» Assigned task: Return, word for word, the stretch of the C# performance passage from "Another difficulty was" through "couldn’t pinpoint why.".

» Text passage:

|---|

0x6D, 0x6A, 0x6D, 0x73, 0x41, 0x71, 0x39, 0x75, 0x76, 0x6C, 0x77, 0x48, 0x20, 0x77, 0x33, 0x53

At first I suspected the benchmark, but after consulting a performance engineering book and reviewing my code carefully, I discovered I had miscast an argument: I had difficulty spotting it because it only triggered if the buffer was (IIRC) only partially full.

Another difficulty was that there isn’t a one-to-one mapping from Intel intrinsics to C# functions. Although C#’s SIMD handling is mostly intuitive, some parts aren’t documented, forcing me to make educated guesses—which sometimes led to typos or incorrect assumptions. In this case, the error only triggered when the buffer in step A was only partially filled.

Performance Work

Performance-wise, I followed best practices but was still unable to beat the Runtime. I tried every trick I knew yet couldn’t pinpoint why.

This is where technical debt caught up with me—or perhaps it was a lack of imagination. In C#, I coded much as I would in C or C++, but there is a big difference: the C/C++ compilers are more lenient when it comes to performance.

To see why, consider what Daniel did:

For example, instead of writing:

// Span buffer = stackalloc byte[32];
      
Span buffer = new byte[] { 0, 0, 0, 0, 0, 0, 0, 0, 0, 0, 0, 0, 0, 0, 0, 0, 0, 0, 0, 0, 0, 0, 0, 0, 0, 0, 0, 0, 0, 0, 0, 0 };
      

In the assembly code, we can see the written-out array avoids using the stack altogether.

|---|

» Data extract:
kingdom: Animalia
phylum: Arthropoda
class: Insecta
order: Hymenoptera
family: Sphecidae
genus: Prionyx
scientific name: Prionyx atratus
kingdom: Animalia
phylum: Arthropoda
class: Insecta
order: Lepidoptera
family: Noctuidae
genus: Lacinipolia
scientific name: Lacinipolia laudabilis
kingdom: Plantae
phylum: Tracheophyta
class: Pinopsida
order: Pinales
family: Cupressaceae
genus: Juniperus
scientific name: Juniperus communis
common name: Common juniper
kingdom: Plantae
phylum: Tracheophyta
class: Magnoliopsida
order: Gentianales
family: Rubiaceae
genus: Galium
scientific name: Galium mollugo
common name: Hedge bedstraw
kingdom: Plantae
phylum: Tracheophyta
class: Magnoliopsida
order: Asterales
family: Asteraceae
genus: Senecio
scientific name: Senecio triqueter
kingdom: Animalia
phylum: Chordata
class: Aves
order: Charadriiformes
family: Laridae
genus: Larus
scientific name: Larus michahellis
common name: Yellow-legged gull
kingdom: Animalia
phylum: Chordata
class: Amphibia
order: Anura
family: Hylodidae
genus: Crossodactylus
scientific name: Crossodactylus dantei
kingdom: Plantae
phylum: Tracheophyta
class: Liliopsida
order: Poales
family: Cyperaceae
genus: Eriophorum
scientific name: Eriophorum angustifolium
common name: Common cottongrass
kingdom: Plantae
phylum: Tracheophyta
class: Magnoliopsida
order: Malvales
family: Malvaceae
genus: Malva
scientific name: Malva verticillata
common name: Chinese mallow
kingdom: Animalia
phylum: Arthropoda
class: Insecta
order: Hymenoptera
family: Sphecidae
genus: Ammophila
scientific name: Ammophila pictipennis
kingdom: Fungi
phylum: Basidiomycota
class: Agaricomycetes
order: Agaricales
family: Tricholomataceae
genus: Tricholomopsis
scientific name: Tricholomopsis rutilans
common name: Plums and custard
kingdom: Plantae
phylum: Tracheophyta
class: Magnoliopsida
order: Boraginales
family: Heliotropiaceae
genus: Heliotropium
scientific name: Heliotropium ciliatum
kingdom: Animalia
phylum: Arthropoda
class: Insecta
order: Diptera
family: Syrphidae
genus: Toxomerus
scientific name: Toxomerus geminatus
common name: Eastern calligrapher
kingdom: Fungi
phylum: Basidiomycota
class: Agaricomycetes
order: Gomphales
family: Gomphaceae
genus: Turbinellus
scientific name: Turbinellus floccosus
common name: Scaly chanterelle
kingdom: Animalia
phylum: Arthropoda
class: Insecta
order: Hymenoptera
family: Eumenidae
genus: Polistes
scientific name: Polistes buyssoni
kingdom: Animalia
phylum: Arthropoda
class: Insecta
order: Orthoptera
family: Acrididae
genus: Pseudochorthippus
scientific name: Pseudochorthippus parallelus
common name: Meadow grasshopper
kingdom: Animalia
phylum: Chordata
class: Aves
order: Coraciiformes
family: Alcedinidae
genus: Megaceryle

|---|

» Answer space:
Another difficulty was that there isn’t a one-to-one mapping from Intel intrinsics to C# functions. Although C#’s SIMD handling is mostly intuitive, some parts aren’t documented, forcing me to make educated guesses—which sometimes led to typos or incorrect assumptions. In this case, the error only triggered when the buffer in step A was only partially filled.

Performance Work

Performance-wise, I followed best practices but was still unable to beat the Runtime. I tried every trick I knew yet couldn’t pinpoint why.